Snow Leopardess leads home challenge
The betting would have you believe that Snow Leopardess and Fiddlerontheroof are the prime candidates for the home team, and it is not hard to see the former getting a lot of love from the TV stations, and feature editiors, in the lead-up to the race.
Yes, I know it is a cliche and simplistic but give the TV producers a prominent-racing grey/white mare – and a mare who had a foal when she had over two years off the track in 2017 – coming here on the back of three wins, including a Becher win in December over these fences, and they are going to be all over her.
She has it all. Aside from the visuals, there is real substance to her chance. In addition to that Becher win, she came out and won impressively at Exeter last time, and a mark of 146 gives her solid form claims.
All her best form has come on soft but, as I said earlier, Aintree will probably ensure it is soft whatever nature decides. And they may not have to, as the weather looks set to turn in the coming days, even if we all know how chancy these long-range forecasts are.
Hold fire for now
The one that I think is probably too big a price at the moment, for those itching for an investment, is Kildisart at 33/1 each-way, five places.
I will stop short of tipping him here though, as I am personally going to resist backing him until after the final decs a week on Thursday. He has had his problems in the last 18 months and you should always be wary of backing fragile horses ante-post.
But what I will say is that I wouldn’t be laying him at 33s. Or 36.035/1 on the Exchange.
A winner at this meeting over 3m1f over fences in 2019, he was just touched off in an Ultima off a 2lb higher mark than this in 2020, and he shaped well enough over an inadequate 2m4f on his return at Newbury earlier in the month, his first start for 467 days.
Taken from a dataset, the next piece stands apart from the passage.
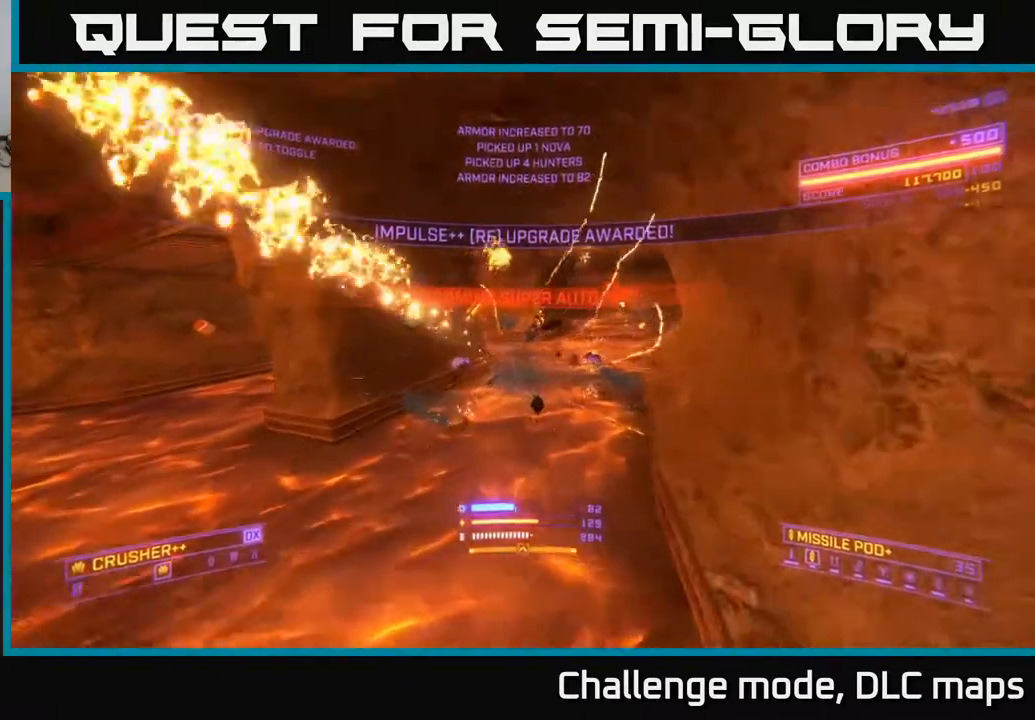
{"buttons": ["A"], "left_stick": "up-left", "right_stick": "right", "events": [[83, "right_stick", "up-right"], [150, "X", "up"], [283, "L1", "up"], [317, "left_stick", "left"], [383, "A", "down"], [433, "left_stick", "up-left"], [467, "right_stick", "right"]]}
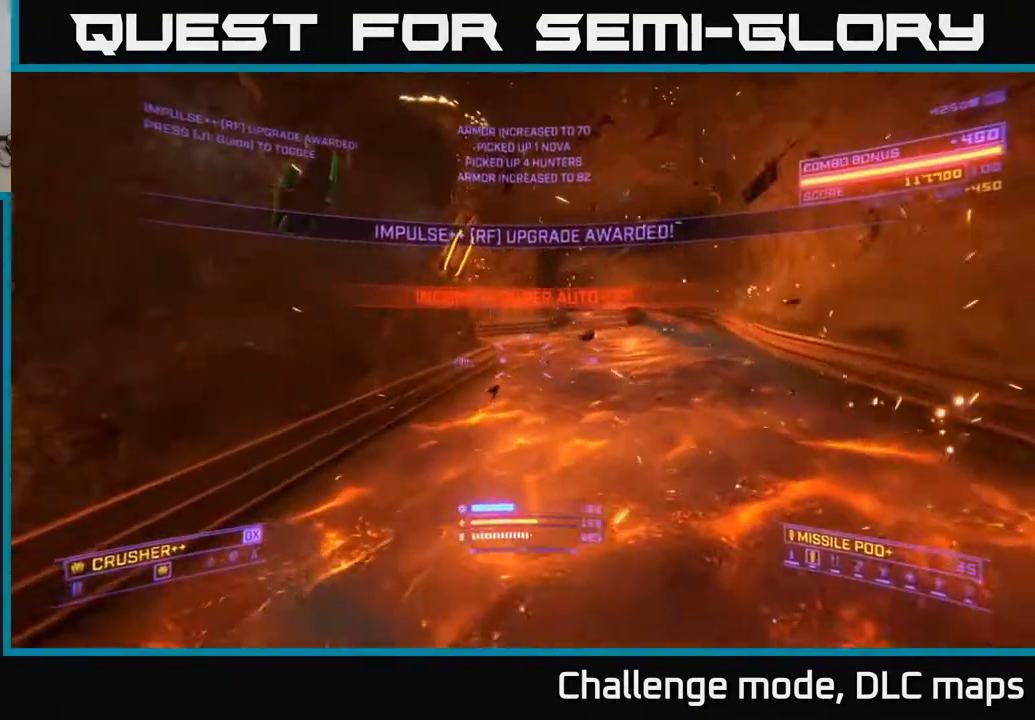
{"buttons": ["A", "L1"], "left_stick": "up-right", "right_stick": "center", "events": [[33, "L1", "down"], [267, "left_stick", "up-right"], [383, "right_stick", "center"]]}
His trainer made no secret of the fact that was the stepping stone to this race (it was pretty obvious) and a winning interview for Ben Pauling, fresh from a Festival winner and a feisty one by all accounts, would be good value.
I imagine Pauling could well be recalling the cheekpieces, which he wore in the Ultima, for his horse at Aintree.
I feel a bit of a coward for not sticking up either Kildisart or Snow Leopardess, but I will hold fire myself, especially as you know those generous Sportsbook souls will probably be giving us at least seven places on the day.
And we may need all of them given the hugely competitive and open nature of the race this year.